→ **DOCUMENT SEGMENT**:
|---|
Slashdot Mirror


That Time The Windows Kernel Fought Gamma Rays Corrupting Its Processor Cache (microsoft.com)

Long-time Microsoft programmer Raymond Chen recently shared a memory about an unusual single-line instruction that was once added into the Windows kernel code -- accompanied by an "incredulous" comment from the Microsoft programmer who added it:

;
; Invalidate the processor cache so that any stray gamma
; rays (I'm serious) that may have flipped cache bits
; while in S1 will be ignored.
;
; Honestly. The processor manufacturer asked for this.
; I'm serious.
invd


"Less than three weeks later, the INVD instruction was commented out," writes Chen. "But the comment block remains.

"In case we decide to resume trying to deal with gamma rays corrupting the the processor cache, I guess."

33 of 166 comments (clear)

  1. Microsoft's never doing any military or space work by johnjones · · Score: 3, Informative

    preparing your software for failures in hardware due to common problems such as radiation might be a good idea...

    This is why some firms/states would not trust microsoft to critical functions....

  2. That's a great comment by NotSoHeavyD3 · · Score: 5, Insightful

    Since it explains the reasoning why that code is there.(Since another developer could come by and wonder why that code is there.) I've seen way too many people put in a comment like ;invalidate cache and call it a day.

    --
    Did you know 80 to 90% of the moderators on slashdot wouldn't recognize a troll even if one dragged them under a bridge.
    1. Re: That's a great comment by Balial · · Score: 2

      It needs a reference to the errata from the vendor. Future revisions may need to tweak code flow and understand exactly what this is trying to achieve.

    2. Re:That's a great comment by shabble · · Score: 2

      Since it explains the reasoning why that code is there.(Since another developer could come by and wonder why that code is there.).

      But... the code isn't there. The code itself was commented out shortly after.

      What's more concerning is why the commented stuff was actually left in there, since I'm presuming they had source control even back then.
|---|
→ **SUPPLIED RECORDS**:
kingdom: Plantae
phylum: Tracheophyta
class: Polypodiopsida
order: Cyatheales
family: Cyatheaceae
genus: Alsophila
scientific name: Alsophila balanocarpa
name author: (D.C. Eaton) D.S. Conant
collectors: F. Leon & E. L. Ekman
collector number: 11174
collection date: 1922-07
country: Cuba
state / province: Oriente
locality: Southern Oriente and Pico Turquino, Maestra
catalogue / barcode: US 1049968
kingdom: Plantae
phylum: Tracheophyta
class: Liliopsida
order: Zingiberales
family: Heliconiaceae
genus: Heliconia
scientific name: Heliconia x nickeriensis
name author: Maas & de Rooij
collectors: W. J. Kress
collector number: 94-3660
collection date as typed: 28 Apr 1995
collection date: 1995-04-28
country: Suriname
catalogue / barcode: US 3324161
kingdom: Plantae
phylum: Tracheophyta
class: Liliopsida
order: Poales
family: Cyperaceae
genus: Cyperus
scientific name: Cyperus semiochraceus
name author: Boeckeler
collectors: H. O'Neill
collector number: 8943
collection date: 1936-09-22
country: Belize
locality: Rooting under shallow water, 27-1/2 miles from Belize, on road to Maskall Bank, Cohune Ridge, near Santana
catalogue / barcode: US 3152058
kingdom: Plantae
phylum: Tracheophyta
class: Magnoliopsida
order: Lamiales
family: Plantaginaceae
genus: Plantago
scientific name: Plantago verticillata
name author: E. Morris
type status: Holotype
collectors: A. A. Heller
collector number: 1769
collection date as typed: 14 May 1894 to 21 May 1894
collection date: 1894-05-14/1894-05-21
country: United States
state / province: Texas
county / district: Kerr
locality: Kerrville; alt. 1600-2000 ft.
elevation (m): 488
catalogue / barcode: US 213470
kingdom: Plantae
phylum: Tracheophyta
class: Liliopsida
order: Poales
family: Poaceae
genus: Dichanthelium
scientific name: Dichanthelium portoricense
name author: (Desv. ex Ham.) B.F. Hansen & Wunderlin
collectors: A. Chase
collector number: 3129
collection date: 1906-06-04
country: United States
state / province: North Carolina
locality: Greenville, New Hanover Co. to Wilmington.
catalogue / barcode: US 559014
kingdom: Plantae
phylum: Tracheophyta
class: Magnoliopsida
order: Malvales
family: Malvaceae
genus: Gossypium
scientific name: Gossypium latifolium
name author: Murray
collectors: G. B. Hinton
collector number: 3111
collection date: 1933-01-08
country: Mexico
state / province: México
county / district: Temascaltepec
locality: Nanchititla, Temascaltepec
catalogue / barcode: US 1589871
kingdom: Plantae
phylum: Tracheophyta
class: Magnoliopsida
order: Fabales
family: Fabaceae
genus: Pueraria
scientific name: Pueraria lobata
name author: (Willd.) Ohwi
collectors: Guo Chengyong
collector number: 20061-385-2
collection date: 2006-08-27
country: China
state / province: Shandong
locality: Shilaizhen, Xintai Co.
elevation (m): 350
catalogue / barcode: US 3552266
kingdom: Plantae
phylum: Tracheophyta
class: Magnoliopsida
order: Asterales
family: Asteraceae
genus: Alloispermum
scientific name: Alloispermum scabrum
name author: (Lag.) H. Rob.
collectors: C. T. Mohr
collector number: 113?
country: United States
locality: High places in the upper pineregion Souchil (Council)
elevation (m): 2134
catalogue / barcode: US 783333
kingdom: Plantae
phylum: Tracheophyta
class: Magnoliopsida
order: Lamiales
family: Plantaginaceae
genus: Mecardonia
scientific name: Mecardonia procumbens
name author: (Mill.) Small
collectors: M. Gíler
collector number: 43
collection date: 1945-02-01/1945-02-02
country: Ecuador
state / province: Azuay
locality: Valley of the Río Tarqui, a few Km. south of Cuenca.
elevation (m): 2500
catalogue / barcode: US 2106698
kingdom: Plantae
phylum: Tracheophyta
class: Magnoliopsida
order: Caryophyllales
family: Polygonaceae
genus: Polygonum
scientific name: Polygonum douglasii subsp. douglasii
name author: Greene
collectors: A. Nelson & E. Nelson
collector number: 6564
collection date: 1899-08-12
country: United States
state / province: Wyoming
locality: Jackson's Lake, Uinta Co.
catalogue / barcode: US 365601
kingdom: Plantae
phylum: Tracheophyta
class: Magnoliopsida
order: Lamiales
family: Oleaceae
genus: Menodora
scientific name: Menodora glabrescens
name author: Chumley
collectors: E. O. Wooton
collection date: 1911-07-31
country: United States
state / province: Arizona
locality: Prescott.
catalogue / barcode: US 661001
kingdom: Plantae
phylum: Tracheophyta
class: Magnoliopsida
|---|
→ **STATED TASK 1**:
Answer these about the Windows kernel gamma-ray thread:
(a) What single instruction did the programmer add to the kernel code?
(b) How long after it was added was that instruction commented out?
(c) According to the reply by Balial, what does the comment need a reference to?
→ **STATED TASK 2**: Extend the Windows kernel gamma-ray thread from its last line.
The entries have no part in this work.

→ **WRITTEN ANSWER 1**:
(a) invd (INVD)
(b) Less than three weeks
(c) The errata from the vendor

→ **WRITTEN ANSWER 2**:
      And "in case someone put it back in later" isn't really covered since the same sort of code could conceivably be put elsewhere in the code without the programmer seeing this bit of code.

  3. I'm not sure what's odd about that by vadim_t · · Score: 4, Interesting

    The need for error checking has been around for a very long time. Yes, cosmic particles are indeed a thing, and result in increased memory errors at high altitude, in airplanes, or especially in space.

    I remember parity RAM being around in the 90s, and I'm pretty sure it's older than that. Pretty much any server these days uses ECC for this reason.

    I run ECC and record the occassional bit flip in my logs once in a while. These can be found at /sys/devices/system/edac/mc/mc0/.

    What's odd is that ECC is not routinely used in all hardware. Depending on the conditions it can be of great help, as the rare bit flip can cause strange problems that can take ages to track down. And it works well for figuring out when you have a bad memory module -- the computer will figure it out on its own.

    1. Re:I'm not sure what's odd about that by dargaud · · Score: 2

      I have a friend who had written his own accounting software in the 80s on a 6502 PC. Once there was a discrepancy of a few $ at the end of the month. He spent an entire month backtracking the error through software logic, then software debug, then finally assembly until he found the exact place where a single bit had flipped in memory. Took him a month.

      --
      Non-Linux Penguins ?
    2. Re:I'm not sure what's odd about that by larryjoe · · Score: 2

      What's odd is that ECC is not routinely used in all hardware.

      For a lot of systems and uses, the rate of error occurrence doesn't justify the area cost of ECC. For all fabrication processes in the last decade, error rates per SRAM bit have been decreasing faster than the increase in number of SRAM bits, meaning that the total error rates for most chip families have been decreasing. Furthermore, the vast majority of errors in SRAM never propagate to user-discernible outcomes. For these systems, the user is more interested in a lower initial price or better performance rather than a decrease in the failure rate from very infrequent to even more infrequent.

      However, ECC is ubiquitous in data centers, supercomputers, control systems, and aeronautics (where the expected error rate per SRAM bit is at least two orders of magnitude higher than for terrestrial systems). For those systems, the users are willing to pay a premium for data integrity, availability, and safety.

    3. Re:I'm not sure what's odd about that by PhunkySchtuff · · Score: 3, Interesting

      The issue is not that the error is only a few dollars or even a few cents. The issue is that there is an error at all. If something doesn't balance, even if it's a few cents out, that means that there's likely an error in the logic that calculates everything.

      It's basic maths. You can't say when you're calculating 100 + 100 = 199 and call it a day because it's close enough. There is something fundamentally wrong if you're not getting the exact correct answer.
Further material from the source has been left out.